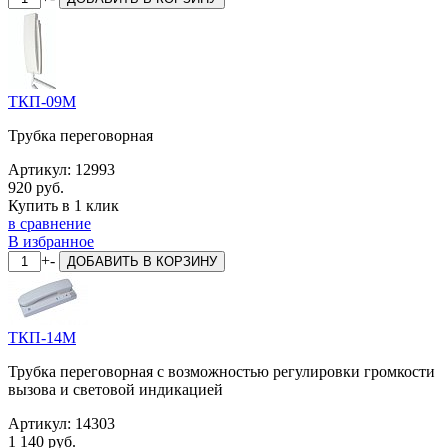
ТКП-09М
Трубка переговорная
Артикул:
12993
920 руб.
Купить в 1 клик
в сравнение
В избранное
+
-
ДОБАВИТЬ
В КОРЗИНУ
ТКП-14М
Трубка переговорная с возможностью регулировки громкости
вызова и световой индикацией
Артикул:
14303
1 140 руб.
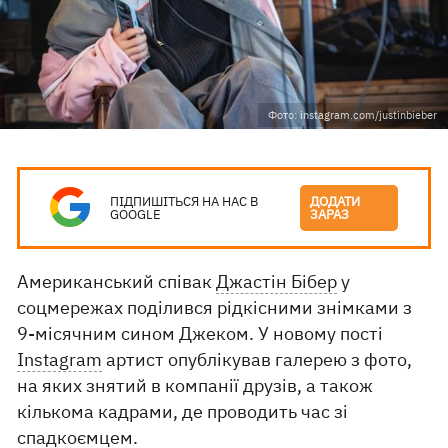
Фото: instagram.com/justinbieber
ПІДПИШІТЬСЯ НА НАС В
ДОДАТИ
GOOGLE
ЗАРАЗ
Американський співак
Джастін Бібер
у
соцмережах поділився рідкісними знімками з
9-місячним сином Джеком. У новому пості
Instagram
артист опублікував галерею з фото,
на яких знятий в компанії друзів, а також
кількома кадрами, де проводить час зі
спадкоємцем.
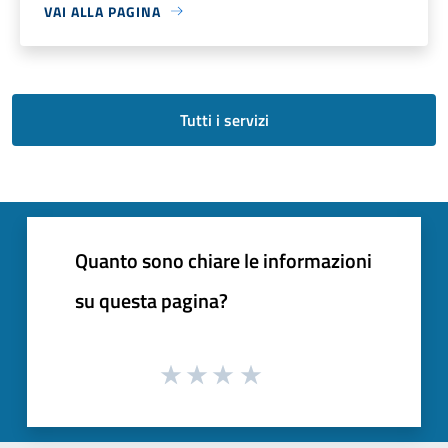
VAI ALLA PAGINA
Tutti i servizi
Quanto sono chiare le informazioni
su questa pagina?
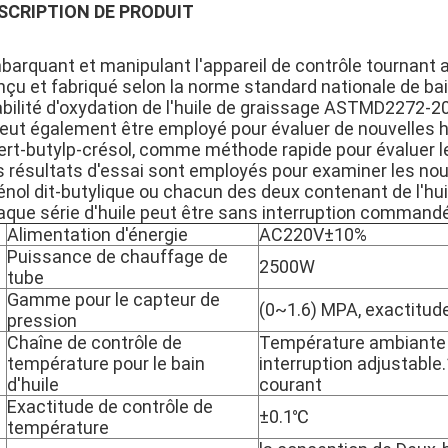
SCRIPTION DE PRODUIT
barquant et manipulant l'appareil de contrôle tournant
nçu et fabriqué selon la norme standard nationale de ba
abilité d'oxydation de l'huile de graissage ASTMD2272-20
 peut également être employé pour évaluer de nouvelles h
ert-butylp-crésol, comme méthode rapide pour évaluer leu
 résultats d'essai sont employés pour examiner les nouvea
nol dit-butylique ou chacun des deux contenant de l'huil
aque série d'huile peut être sans interruption command
Alimentation d'énergie
AC220V±10%
Puissance de chauffage de
2500W
tube
Gamme pour le capteur de
(0~1.6) MPA, exactitud
pression
Chaîne de contrôle de
Température ambiante
température pour le bain
interruption adjustabl
d'huile
courant
Exactitude de contrôle de
±0.1℃
température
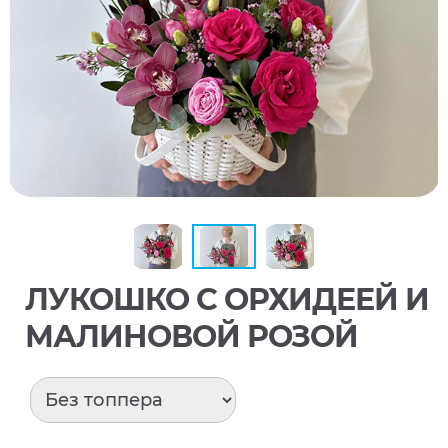
ЛУКОШКО С ОРХИДЕЕЙ И
МАЛИНОВОЙ РОЗОЙ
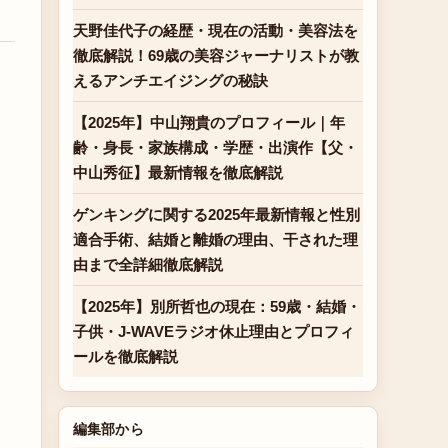
天野佳代子の経歴・現在の活動・美容法を
徹底解説！69歳の美容ジャーナリストが教
えるアンチエイジングの秘訣
【2025年】中山翔貴のプロフィール｜年
齢・身長・家族構成・学歴・出演作【父・
中山秀征】最新情報を徹底解説
ゲンキングに関する2025年最新情報と性別
適合手術、結婚と離婚の理由、干された理
由まで全詳細徹底解説
【2025年】別所哲也の現在：59歳・結婚・
子供・J-WAVEラジオ休止理由とプロフィ
ールを徹底解説
編集部から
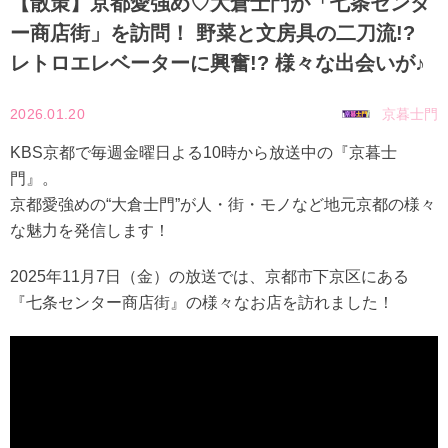
【散策】京都愛強め♡大倉士門が「七条センタ
ー商店街」を訪問！ 野菜と文房具の二刀流!?
レトロエレベーターに興奮!? 様々な出会いが♪
2026.01.20
京暮士門
KBS京都で毎週金曜日よる10時から放送中の『京暮士
門』。
京都愛強めの“大倉士門”が人・街・モノなど地元京都の様々
な魅力を発信します！
2025年11月7日（金）の放送では、京都市下京区にある
『七条センター商店街』の様々なお店を訪れました！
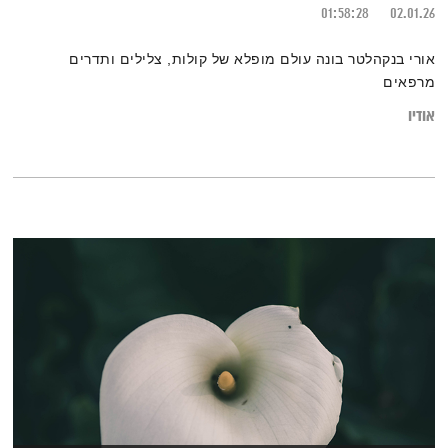
01:58:28
02.01.26
אורי בנקהלטר בונה עולם מופלא של קולות, צלילים ותדרים
מרפאים
אודיו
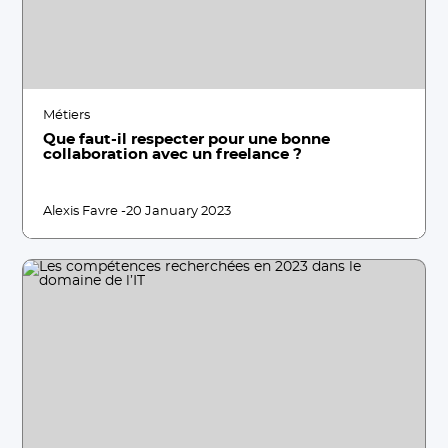
Métiers
Que faut-il respecter pour une bonne
collaboration avec un freelance ?
Alexis Favre -
20 January 2023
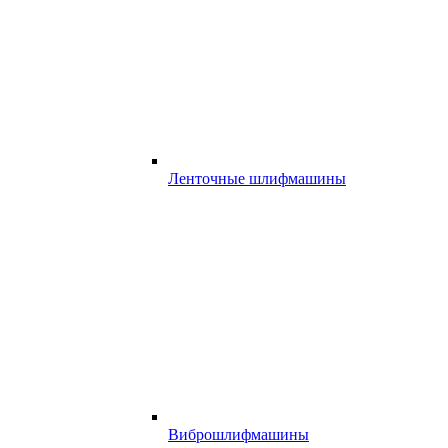
Ленточные шлифмашины
Виброшлифмашины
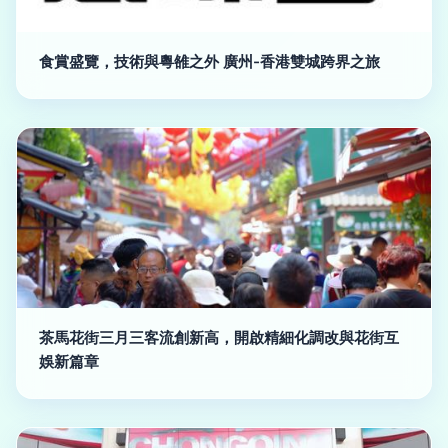
食賞盛覽，技術與粵雒之外 廣州-香港雙城跨界之旅
茶馬花街三月三客流創新高，開啟精細化調改與花街互
娛新篇章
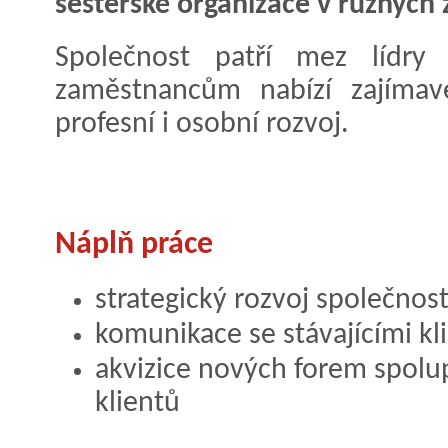
sesterské organizace v různých 
Společnost patří mez líd
zaměstnancům nabízí zajímav
profesní i osobní rozvoj.
Náplň práce
strategický rozvoj společnos
komunikace se stávajícími kl
akvizice nových forem spolu
klientů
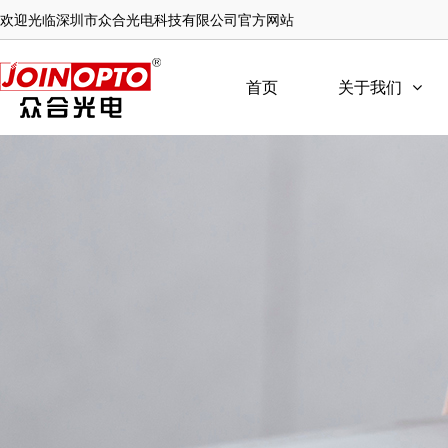
欢迎光临深圳市众合光电科技有限公司官方网站
首页
关于我们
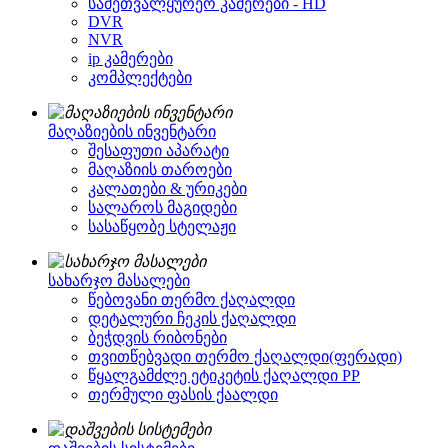
სამეთვალყურეო კამერები - HD
DVR
NVR
ip კამერები
კომპლექტები
მაღაზიების ინვენტარი
შესაფუთი აპარატი
მაღაზიის თაროები
კალათები & ურიკები
სალაროს მაგიდები
სასაწყობე სტელაჟი
სახარჯო მასალები
წებოვანი თერმო ქაღალდი
დეტალური ჩეკის ქაღალდი
ბეჭდვის რიბონები
თვითწებვადი თერმო ქაღალდი(ფერადი)
წყალგამძლე ეტიკეტის ქაღალდი PP
თერმული ფასის ქაალდი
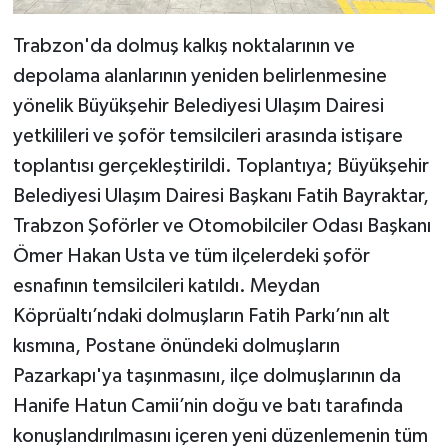
Trabzon'da dolmuş kalkış noktalarının ve
depolama alanlarının yeniden belirlenmesine
yönelik Büyükşehir Belediyesi Ulaşım Dairesi
yetkilileri ve şoför temsilcileri arasında istişare
toplantısı gerçekleştirildi. Toplantıya; Büyükşehir
Belediyesi Ulaşım Dairesi Başkanı Fatih Bayraktar,
Trabzon Şoförler ve Otomobilciler Odası Başkanı
Ömer Hakan Usta ve tüm ilçelerdeki şoför
esnafının temsilcileri katıldı. Meydan
Köprüaltı’ndaki dolmuşların Fatih Parkı’nın alt
kısmına, Postane önündeki dolmuşların
Pazarkapı'ya taşınmasını, ilçe dolmuşlarının da
Hanife Hatun Camii’nin doğu ve batı tarafında
konuşlandırılmasını içeren yeni düzenlemenin tüm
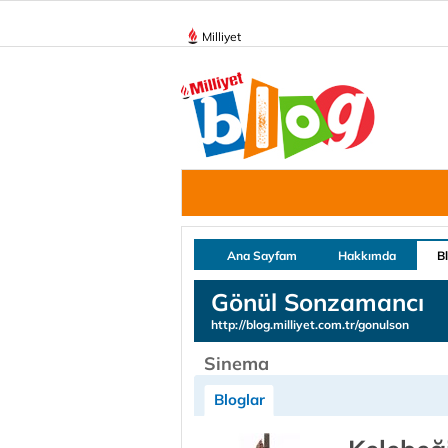
Milliyet
Ana Sayfam
Hakkımda
B
Gönül Sonzamancı
http://blog.milliyet.com.tr/gonulson
Sinema
Bloglar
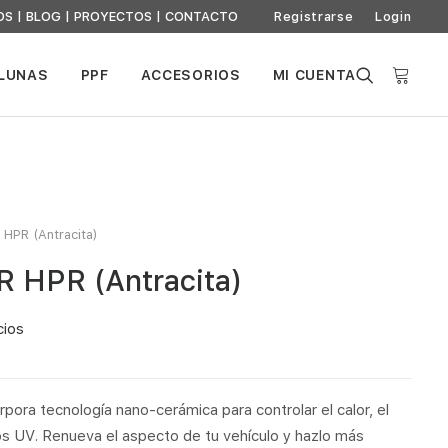
OS
|
BLOG
|
PROYECTOS
|
CONTACTO
Registrarse
Login
 LUNAS
PPF
ACCESORIOS
MI CUENTA
HPR (Antracita)
 HPR (Antracita)
cios
ora tecnología nano-cerámica para controlar el calor, el
s UV. Renueva el aspecto de tu vehículo y hazlo más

WHAT TO PRODUCE →
Reproduce the text of every record above line for line, without changing anything, and leave out the pictures.

OUTPUT BELOW →
ТКП-09М
Трубка переговорная
Артикул:
12993
920 руб.
Купить в 1 клик
в сравнение
В избранное
+
-
ДОБАВИТЬ
В КОРЗИНУ
ТКП-14М
Трубка переговорная с возможностью регулировки громкости
вызова и световой индикацией
Артикул:
14303
1 140 руб.
Фото: instagram.com/justinbieber
ПІДПИШІТЬСЯ НА НАС В
ДОДАТИ
GOOGLE
ЗАРАЗ
Американський співак
Джастін Бібер
у
соцмережах поділився рідкісними знімками з
9-місячним сином Джеком. У новому пості
Instagram
артист опублікував галерею з фото,
на яких знятий в компанії друзів, а також
кількома кадрами, де проводить час зі
спадкоємцем.
VAI ALLA PAGINA
Tutti i servizi
Quanto sono chiare le informazioni
su questa pagina?
SCRIPTION DE PRODUIT
barquant et manipulant l'appareil de contrôle tournant
nçu et fabriqué selon la norme standard nationale de ba
abilité d'oxydation de l'huile de graissage ASTMD2272-20
 peut également être employé pour évaluer de nouvelles h
ert-butylp-crésol, comme méthode rapide pour évaluer leu
 résultats d'essai sont employés pour examiner les nouvea
nol dit-butylique ou chacun des deux contenant de l'huil
aque série d'huile peut être sans interruption command
Alimentation d'énergie
AC220V±10%
Puissance de chauffage de
2500W
tube
Gamme pour le capteur de
(0~1.6) MPA, exactitud
pression
Chaîne de contrôle de
Température ambiante
température pour le bain
interruption adjustabl
d'huile
courant
Exactitude de contrôle de
±0.1℃
température
ЛУКОШКО С ОРХИДЕЕЙ И
МАЛИНОВОЙ РОЗОЙ
天野佳代子の経歴・現在の活動・美容法を
徹底解説！69歳の美容ジャーナリストが教
えるアンチエイジングの秘訣
【2025年】中山翔貴のプロフィール｜年
齢・身長・家族構成・学歴・出演作【父・
中山秀征】最新情報を徹底解説
ゲンキングに関する2025年最新情報と性別
適合手術、結婚と離婚の理由、干された理
由まで全詳細徹底解説
【2025年】別所哲也の現在：59歳・結婚・
子供・J-WAVEラジオ休止理由とプロフィ
ールを徹底解説
編集部から
【散策】京都愛強め♡大倉士門が「七条センタ
ー商店街」を訪問！ 野菜と文房具の二刀流!?
レトロエレベーターに興奮!? 様々な出会いが♪
2026.01.20
京暮士門
KBS京都で毎週金曜日よる10時から放送中の『京暮士
門』。
京都愛強めの“大倉士門”が人・街・モノなど地元京都の様々
な魅力を発信します！
2025年11月7日（金）の放送では、京都市下京区にある
『七条センター商店街』の様々なお店を訪れました！
01:58:28
02.01.26
אורי בנקהלטר בונה עולם מופלא של קולות, צלילים ותדרים
מרפאים
אודיו
Métiers
Que faut-il respecter pour une bonne
collaboration avec un freelance ?
Alexis Favre -
20 January 2023
Ленточные шлифмашины
Виброшлифмашины
食賞盛覽，技術與粵雒之外 廣州-香港雙城跨界之旅
茶馬花街三月三客流創新高，開啟精細化調改與花街互
娛新篇章
sesterské organizace v různých 
Společnost patří mez líd
zaměstnancům nabízí zajímav
profesní i osobní rozvoj.
Náplň práce
strategický rozvoj společnos
komunikace se stávajícími kl
akvizice nových forem spolu
klientů
欢迎光临深圳市众合光电科技有限公司官方网站
首页
关于我们
სამეთვალყურეო კამერები - HD
DVR
NVR
ip კამერები
კომპლექტები
მაღაზიების ინვენტარი
შესაფუთი აპარატი
მაღაზიის თაროები
კალათები & ურიკები
სალაროს მაგიდები
სასაწყობე სტელაჟი
სახარჯო მასალები
წებოვანი თერმო ქაღალდი
დეტალური ჩეკის ქაღალდი
ბეჭდვის რიბონები
თვითწებვადი თერმო ქაღალდი(ფერადი)
წყალგამძლე ეტიკეტის ქაღალდი PP
თერმული ფასის ქაალდი
Trabzon'da dolmuş kalkış noktalarının ve
depolama alanlarının yeniden belirlenmesine
yönelik Büyükşehir Belediyesi Ulaşım Dairesi
yetkilileri ve şoför temsilcileri arasında istişare
toplantısı gerçekleştirildi. Toplantıya; Büyükşehir
Belediyesi Ulaşım Dairesi Başkanı Fatih Bayraktar,
Trabzon Şoförler ve Otomobilciler Odası Başkanı
Ömer Hakan Usta ve tüm ilçelerdeki şoför
esnafının temsilcileri katıldı. Meydan
Köprüaltı’ndaki dolmuşların Fatih Parkı’nın alt
kısmına, Postane önündeki dolmuşların
Pazarkapı'ya taşınmasını, ilçe dolmuşlarının da
Hanife Hatun Camii’nin doğu ve batı tarafında
konuşlandırılmasını içeren yeni düzenlemenin tüm
Milliyet
Ana Sayfam
Hakkımda
B
Gönül Sonzamancı
http://blog.milliyet.com.tr/gonulson
Sinema
Bloglar
OS
|
BLOG
|
PROYECTOS
|
CONTACTO
Registrarse
Login
 LUNAS
PPF
ACCESORIOS
MI CUENTA
HPR (Antracita)
 HPR (Antracita)
cios
ora tecnología nano-cerámica para controlar el calor, el
s UV. Renueva el aspecto de tu vehículo y hazlo más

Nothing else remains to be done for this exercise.